Avoid device casting for all singleton tensors in optimizer states (#91454)

Fixes #75224
Pull Request resolved: https://github.com/pytorch/pytorch/pull/91454
Approved by: https://github.com/janeyx99
diff --git a/test/test_optim.py b/test/test_optim.py
index 3ec534f..843d088 100644
--- a/test/test_optim.py
+++ b/test/test_optim.py
@@ -48,6 +48,7 @@
 )
 from typing import Dict, Any, Tuple
 from torch.optim.optimizer import register_optimizer_step_pre_hook, register_optimizer_step_post_hook
+from torch.utils._pytree import tree_flatten
 
 # load_tests from common_utils is used to automatically filter tests for
 # sharding on sandcastle. This line silences flake warnings
@@ -300,13 +301,12 @@
         # Make sure state dict wasn't modified
         self.assertEqual(state_dict, state_dict_c)
 
-        # Make sure that device of state['step'] is still CPU
+        # Make sure that all singleton tensors in the state_dict are still on CPU.
         new_state_dict = optimizer_cuda.state_dict()
-        if "step" in state_dict["state"][0] and torch.is_tensor(
-            state_dict["state"][0]["step"]
-        ):
-            for state in new_state_dict["state"].values():
-                self.assertEqual(state["step"].device.type, "cpu")
+        flat_new_state_dict, _ = tree_flatten(new_state_dict)
+        for state_item in flat_new_state_dict:
+            if torch.is_tensor(state_item) and state_item.dim() == 0:
+                self.assertEqual(state_item.device.type, "cpu")
 
         for _i in range(20):
             optimizer.step(fn)
diff --git a/torch/optim/optimizer.py b/torch/optim/optimizer.py
index b2935b4..2440d69 100644
--- a/torch/optim/optimizer.py
+++ b/torch/optim/optimizer.py
@@ -339,10 +339,13 @@
             if isinstance(value, torch.Tensor):
                 # Floating-point types are a bit special here. They are the only ones
                 # that are assumed to always match the type of params.
-                # Make sure state['step'] is not casted https://github.com/pytorch/pytorch/issues/74424
-                if (key != "step"):
-                    if param.is_floating_point():
-                        value = value.to(param.dtype)

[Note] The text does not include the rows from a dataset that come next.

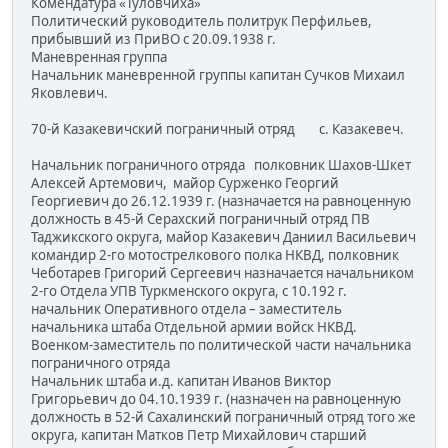
Комендатура «Туловчиха»
Политический руководитель политрук Перфильев,
прибывший из ПриВО с 20.09.1938 г.
Маневренная группа
Начальник маневренной группы капитан Сучков Михаил
Яковлевич.
70-й Казакевичский пограничный отряд с. Казакевеч.
Начальник пограничного отряда полковник Шахов-Шкет
Алексей Артемович, майор Сурженко Георгий
Георгиевич до 26.12.1939 г. (назначается на равноценную
должность в 45-й Серахский пограничный отряд ПВ
Таджикского округа, майор Казакевич Даниил Васильевич
командир 2-го мотострелкового полка НКВД, полковник
Чеботарев Григорий Сергеевич назначается начальником
2-го Отдела УПВ Туркменского округа, с 10.192 г.
начальник Оперативного отдела – заместитель
начальника штаба Отдельной армии войск НКВД.
Военком-заместитель по политической части начальника
пограничного отряда
Начальник штаба и.д. капитан Иванов Виктор
Григорьевич до 04.10.1939 г. (назначен на равноценную
должность в 52-й Сахалинский пограничный отряд того же
округа, капитан Матков Петр Михайлович старший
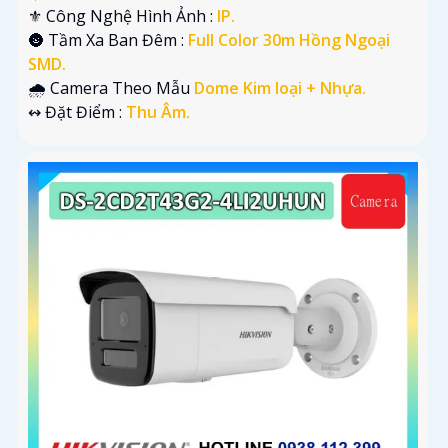
⚜️ Công Nghệ Hình Ảnh :
IP.
🌚 Tầm Xa Ban Đêm :
Full Color 30m Hồng Ngoại
SMD.
🌧️ Camera Theo Mẫu
Dome Kim loại + Nhựa.
️↭ Đặt Điểm :
Thu Âm.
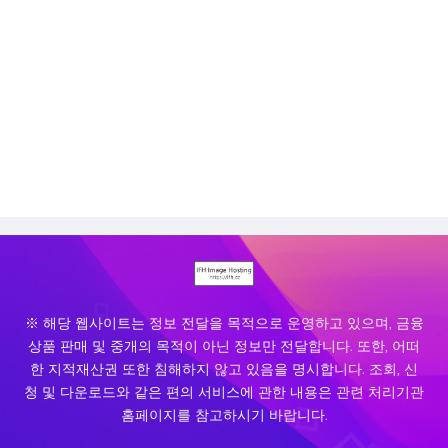
※ 해당 웹사이트는 정보 전달을 목적으로 운영하고 있으며, 금융
상품 판매 및 중개의 목적이 아닌 정보만 전달합니다. 또한, 어떠
한 지적재산권 또한 침해하지 않고 있음을 명시합니다. 조회, 신
청 및 다운로드와 같은 편의 서비스에 관한 내용은 관련 처리기관
홈페이지를 참고하시기 바랍니다.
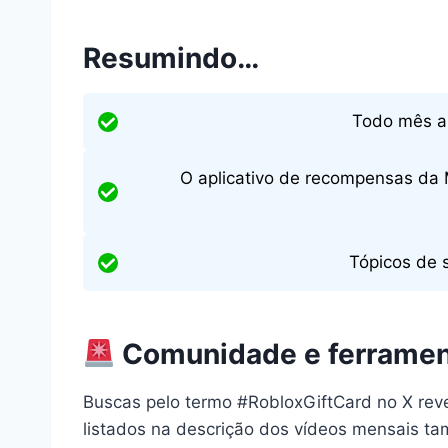
Resumindo…
Todo mês a 
O aplicativo de recompensas da 
Tópicos de 
Comunidade e ferramen
Buscas pelo termo #RobloxGiftCard no X reve
listados na descrição dos vídeos mensais ta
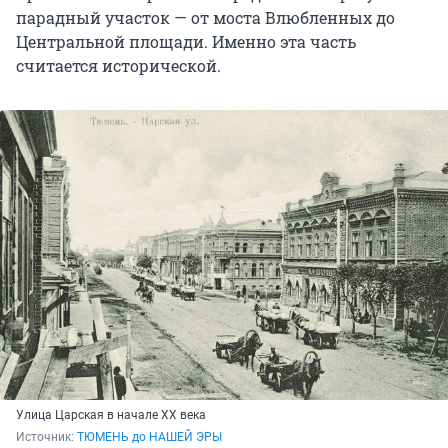
парадный участок — от моста Влюбленных до
Центральной площади. Именно эта часть
считается исторической.
Улица Царская в начале XX века
Источник: 
ТЮМЕНЬ до НАШЕЙ ЭРЫ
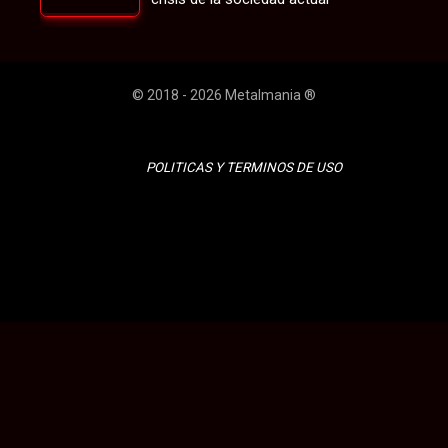
© 2018 - 2026 Metalmania ®
POLITICAS Y TERMINOS DE USO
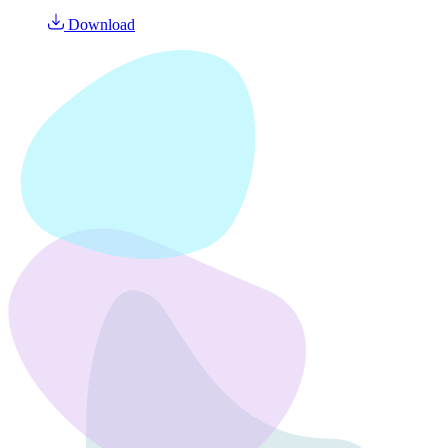
Download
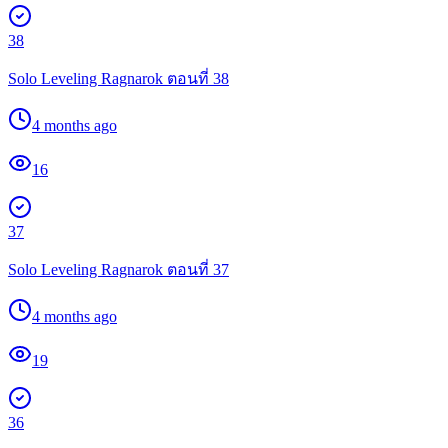
38
Solo Leveling Ragnarok ตอนที่ 38
4 months ago
16
37
Solo Leveling Ragnarok ตอนที่ 37
4 months ago
19
36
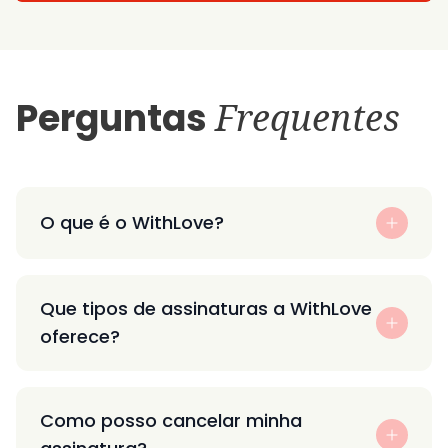
Perguntas
Frequentes
O que é o WithLove?
Que tipos de assinaturas a WithLove
oferece?
Como posso cancelar minha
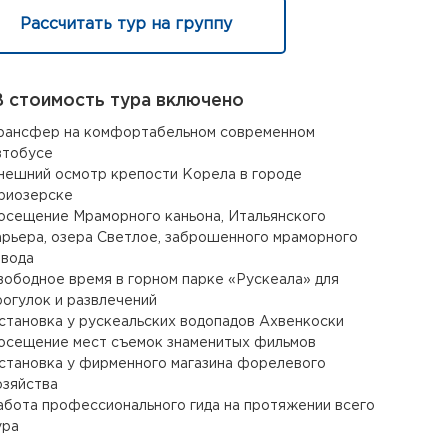
Рассчитать тур на группу
 стоимость тура включено
рансфер на комфортабельном современном
втобусе
нешний осмотр крепости Корела в городе
риозерске
осещение Мраморного каньона, Итальянского
арьера, озера Светлое, заброшенного мраморного
авода
вободное время в горном парке «Рускеала» для
рогулок и развлечений
становка у рускеальских водопадов Ахвенкоски
осещение мест съемок знаменитых фильмов
становка у фирменного магазина форелевого
озяйства
абота профессионального гида на протяжении всего
ура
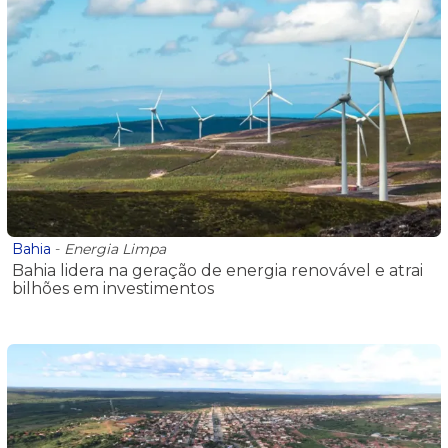
Bahia
-
Energia Limpa
Bahia lidera na geração de energia renovável e atrai
bilhões em investimentos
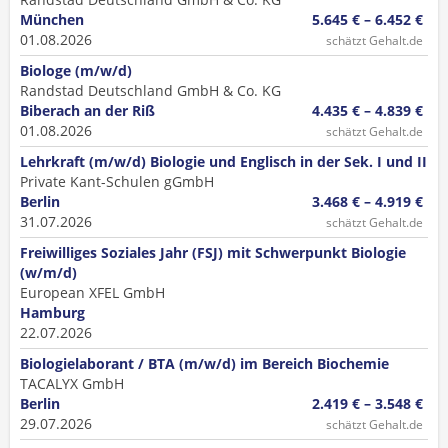
München
5.645 € – 6.452 €
01.08.2026
schätzt Gehalt.de
Biologe (m/w/d)
Randstad Deutschland GmbH & Co. KG
Biberach an der Riß
4.435 € – 4.839 €
01.08.2026
schätzt Gehalt.de
Lehrkraft (m/w/d) Biologie und Englisch in der Sek. I und II
Private Kant-Schulen gGmbH
Berlin
3.468 € – 4.919 €
31.07.2026
schätzt Gehalt.de
Freiwilliges Soziales Jahr (FSJ) mit Schwerpunkt Biologie
(w/m/d)
European XFEL GmbH
Hamburg
22.07.2026
Biologielaborant / BTA (m/w/d) im Bereich Biochemie
TACALYX GmbH
Berlin
2.419 € – 3.548 €
29.07.2026
schätzt Gehalt.de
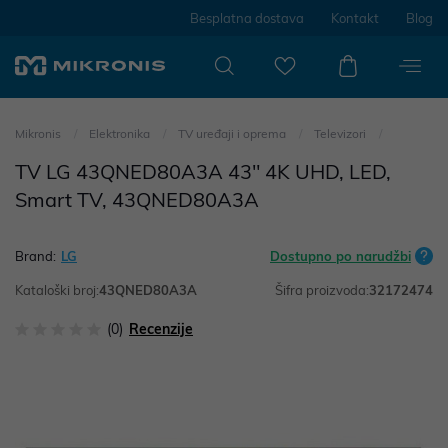
Besplatna dostava
Kontakt
Blog
Mikronis
Elektronika
TV uređaji i oprema
Televizori
TV LG 43QNED80A3A 43" 4K UHD, LED,
Smart TV, 43QNED80A3A
Brand:
LG
Dostupno po narudžbi
Kataloški broj:
43QNED80A3A
Šifra proizvoda:
32172474
(0)
Recenzije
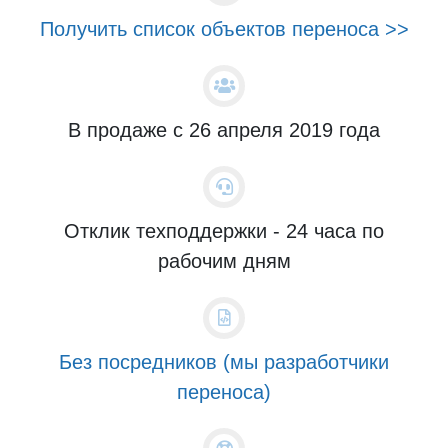
Получить список объектов переноса >>
В продаже с 26 апреля 2019 года
Отклик техподдержки - 24 часа по
рабочим дням
Без посредников (мы разработчики
переноса)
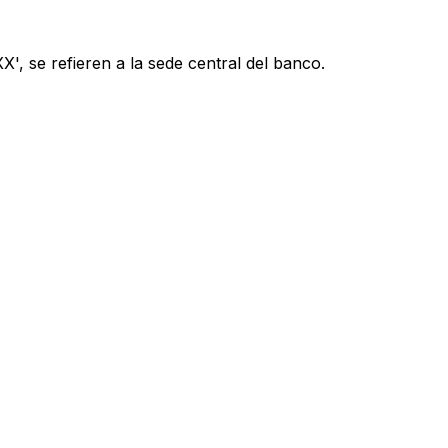
', se refieren a la sede central del banco.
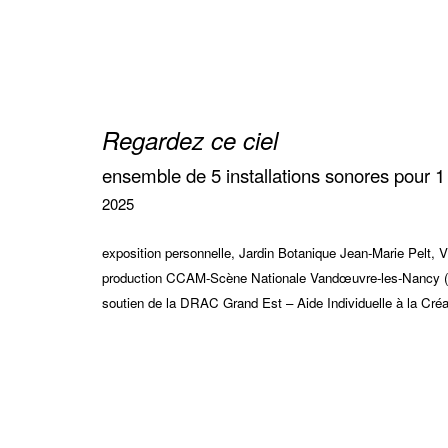
Aller
au
contenu
Regardez ce ciel
ensemble de 5 installations sonores pour 1
2025
exposition personnelle, Jardin Botanique Jean-Marie Pelt, V
production CCAM-Scène Nationale Vandœuvre-les-Nancy (mer
soutien de la DRAC Grand Est – Aide Individuelle à la Cré
iiiiiiii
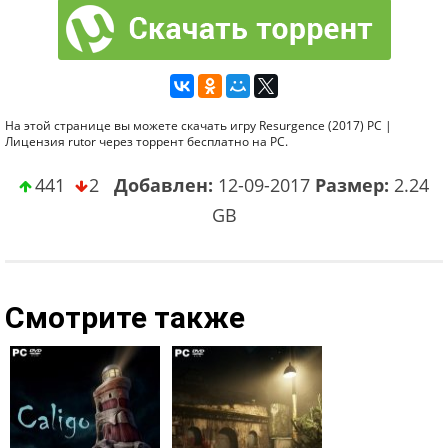
На этой странице вы можете скачать игру Resurgence (2017) PC |
Лицензия rutor через торрент бесплатно на PC.
441
2
Добавлен:
12-09-2017
Размер:
2.24
GB
Смотрите также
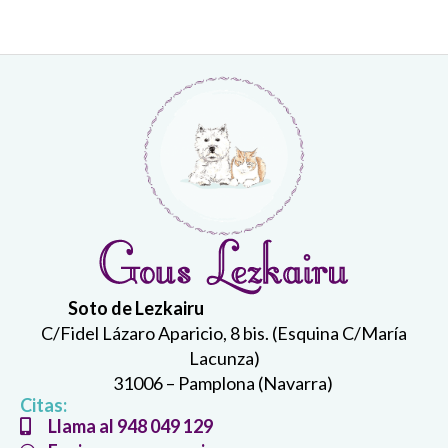
Soto de Lezkairu
C/Fidel Lázaro Aparicio, 8 bis. (Esquina C/María
Lacunza)
31006 – Pamplona (Navarra)
Citas:
Llama al 948 049 129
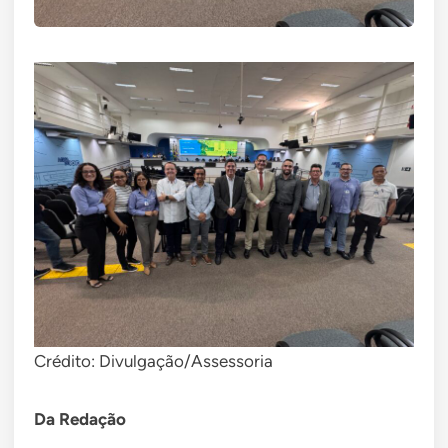
Crédito: Divulgação/Assessoria
Da Redação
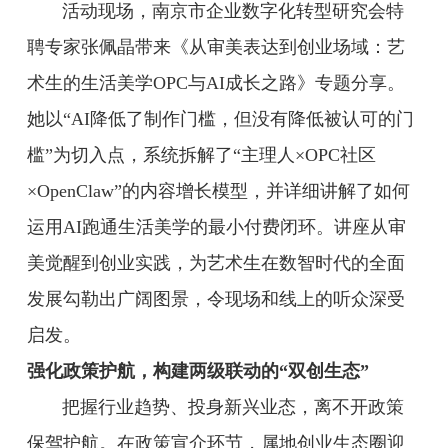
活动现场，南京市企业数字化转型研究会特
聘专家张佩晶带来《从审美表达到创业场域：艺
术生的生活美学OPC与AI成长之路》专题分享。
她以“AI降低了制作门槛，但没有降低被认可的门
槛”为切入点，系统拆解了“主理人×OPC社区
×OpenClaw”的内容增长模型，并详细讲解了如何
运用AI跑通生活美学的最小付费闭环。讲座从审
美觉醒到创业实践，为艺术生在数智时代的全面
发展勾勒出广阔图景，令现场和线上的听众深受
启发。
强化政策护航，构建两级联动的“双创生态”
把握行业趋势、投身新兴业态，离不开政策
保驾护航。在政策宣介环节，属地创业生态圈迎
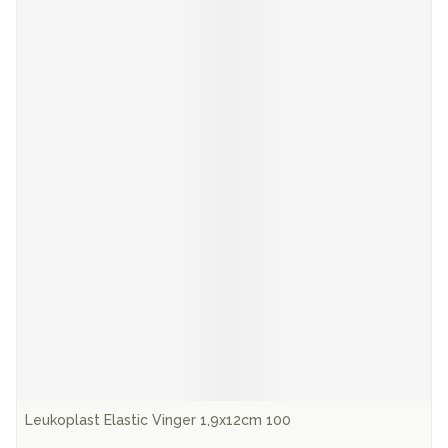
Leukoplast Elastic Vinger 1,9x12cm 100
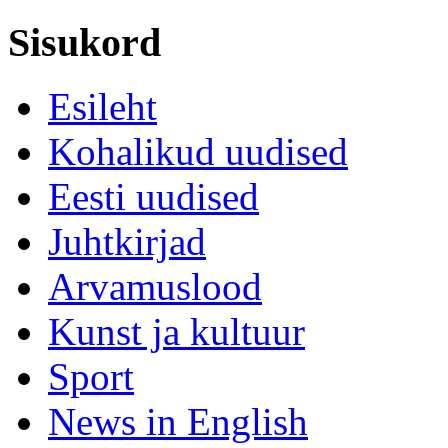
Sisukord
Esileht
Kohalikud uudised
Eesti uudised
Juhtkirjad
Arvamuslood
Kunst ja kultuur
Sport
News in English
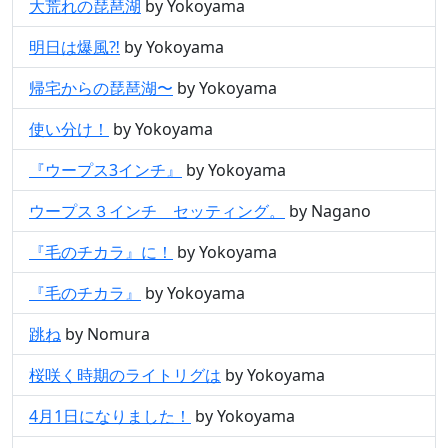
大荒れの琵琶湖
by Yokoyama
明日は爆風⁈
by Yokoyama
帰宅からの琵琶湖〜
by Yokoyama
使い分け！
by Yokoyama
『ウープス3インチ』
by Yokoyama
ウープス３インチ セッティング。
by Nagano
『毛のチカラ』に！
by Yokoyama
『毛のチカラ』
by Yokoyama
跳ね
by Nomura
桜咲く時期のライトリグは
by Yokoyama
4月1日になりました！
by Yokoyama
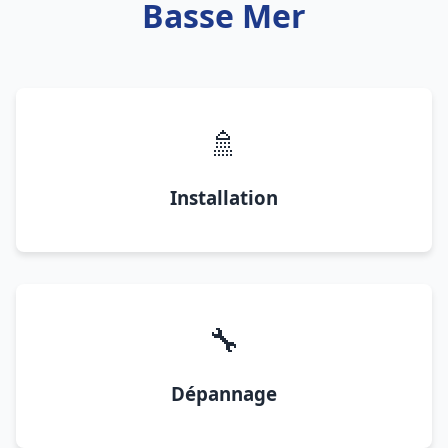
Basse Mer
🚿
Installation
🔧
Dépannage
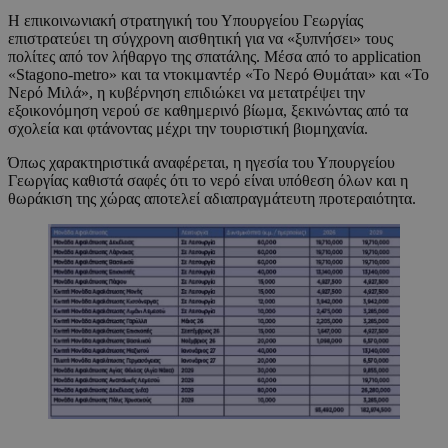
Η επικοινωνιακή στρατηγική του Υπουργείου Γεωργίας
επιστρατεύει τη σύγχρονη αισθητική για να «ξυπνήσει» τους
πολίτες από τον λήθαργο της σπατάλης. Μέσα από το application
«Stagono-metro» και τα ντοκιμαντέρ «Το Νερό Θυμάται» και «Το
Νερό Μιλά», η κυβέρνηση επιδιώκει να μετατρέψει την
εξοικονόμηση νερού σε καθημερινό βίωμα, ξεκινώντας από τα
σχολεία και φτάνοντας μέχρι την τουριστική βιομηχανία.
Όπως χαρακτηριστικά αναφέρεται, η ηγεσία του Υπουργείου
Γεωργίας καθιστά σαφές ότι το νερό είναι υπόθεση όλων και η
θωράκιση της χώρας αποτελεί αδιαπραγμάτευτη προτεραιότητα.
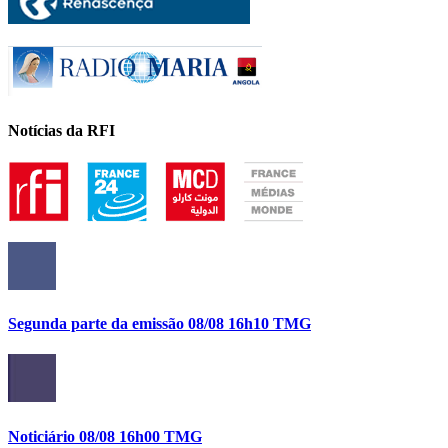
Notícias da RFI
Segunda parte da emissão 08/08 16h10 TMG
Noticiário 08/08 16h00 TMG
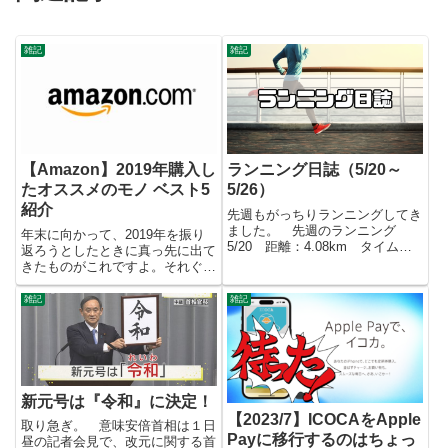
雑記
雑記
【Amazon】2019年購入し
ランニング日誌（5/20～
たオススメのモノ ベスト5
5/26）
紹介
先週もがっちりランニングしてき
ました。 先週のランニング
年末に向かって、2019年を振り
5/20 距離：4.08km タイム：
返ろうとしたときに真っ先に出て
24:12 5/22 距離：4.11km タ
きたものがこれですよ。それぐら
イム：23:43 5/23 距離：
い2019年はAmazonにお世話にな
4.12km タイム：23:16 5/24
ったのですが、その中でも自分が
雑記
雑記
距離：4.12km タイ...
良い買いものをしたと思うものを
紹介したいと思います。また、価
格は2000円前後に...
新元号は『令和』に決定！
【2023/7】ICOCAをApple
取り急ぎ。 意味安倍首相は１日
Payに移行するのはちょっ
昼の記者会見で、改元に関する首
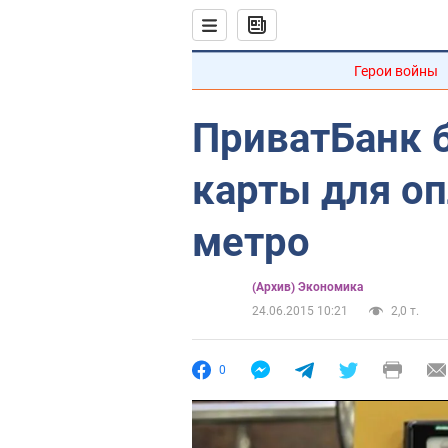
Герои войны
ПриватБанк 
карты для о
метро
(Архив) Экономика
24.06.2015 10:21
2,0 т.
0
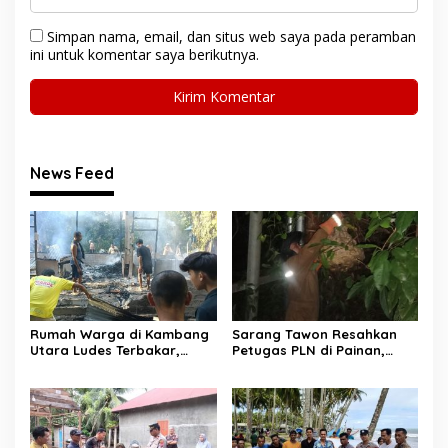
Simpan nama, email, dan situs web saya pada peramban
ini untuk komentar saya berikutnya.
News Feed
Rumah Warga di Kambang
Sarang Tawon Resahkan
Utara Ludes Terbakar,
Petugas PLN di Painan,
Mobil Damkar Terkendala
Damkarmat Pessel
Jembatan Gantung
Bergerak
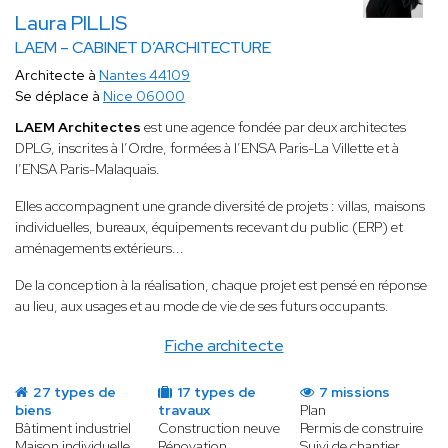
Laura PILLIS
LAEM – CABINET D’ARCHITECTURE
Architecte à
Nantes 44109
Se déplace à
Nice 06000
LAEM Architectes
est une agence fondée par deux architectes
DPLG, inscrites à l’Ordre, formées à l’ENSA Paris-La Villette et à
l’ENSA Paris-Malaquais.
Elles accompagnent une grande diversité de projets : villas, maisons
individuelles, bureaux, équipements recevant du public (ERP) et
aménagements extérieurs...
De la conception à la réalisation, chaque projet est pensé en réponse
au lieu, aux usages et au mode de vie de ses futurs occupants.
Fiche architecte
27 types de
17 types de
7 missions
biens
travaux
Plan
Bâtiment industriel
Construction neuve
Permis de construire
Maison individuelle
Rénovation
Suivi de chantier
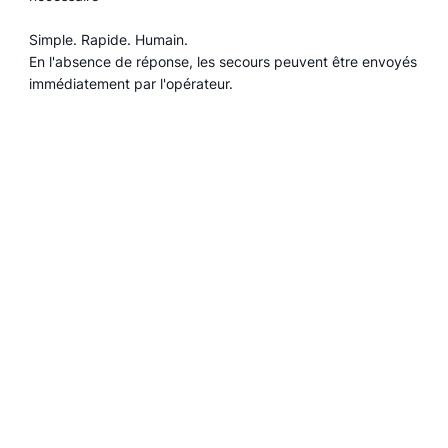
Simple. Rapide. Humain.
En l'absence de réponse, les secours peuvent être envoyés
immédiatement par l'opérateur.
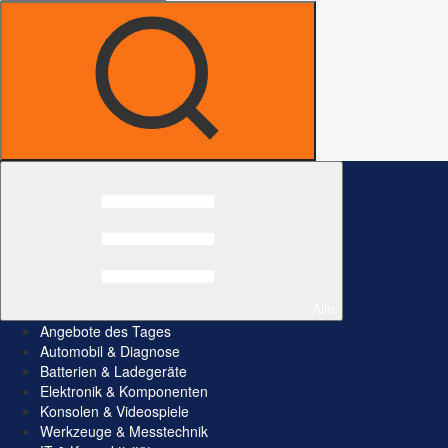
Alle
Angebote des Tages
Automobil & Diagnose
Batterien & Ladegeräte
Elektronik & Komponenten
Konsolen & Videospiele
Werkzeuge & Messtechnik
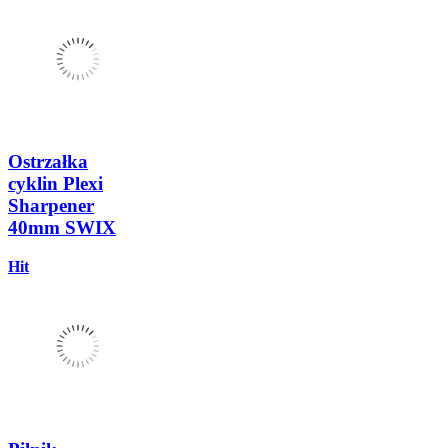
Ostrzałka
cyklin Plexi
Sharpener
40mm SWIX
Hit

+                if param.is_floating_point():
+                    value = value.to(param.dtype)
+
+                # Make sure singleton tensors (e.g. state['step']) do not change device.
+                # See https://github.com/pytorch/pytorch/issues/74424
+                is_singleton: bool = value.dim() == 0
+                if not is_singleton:
                     value = value.to(param.device)
                 return value
             elif isinstance(value, dict):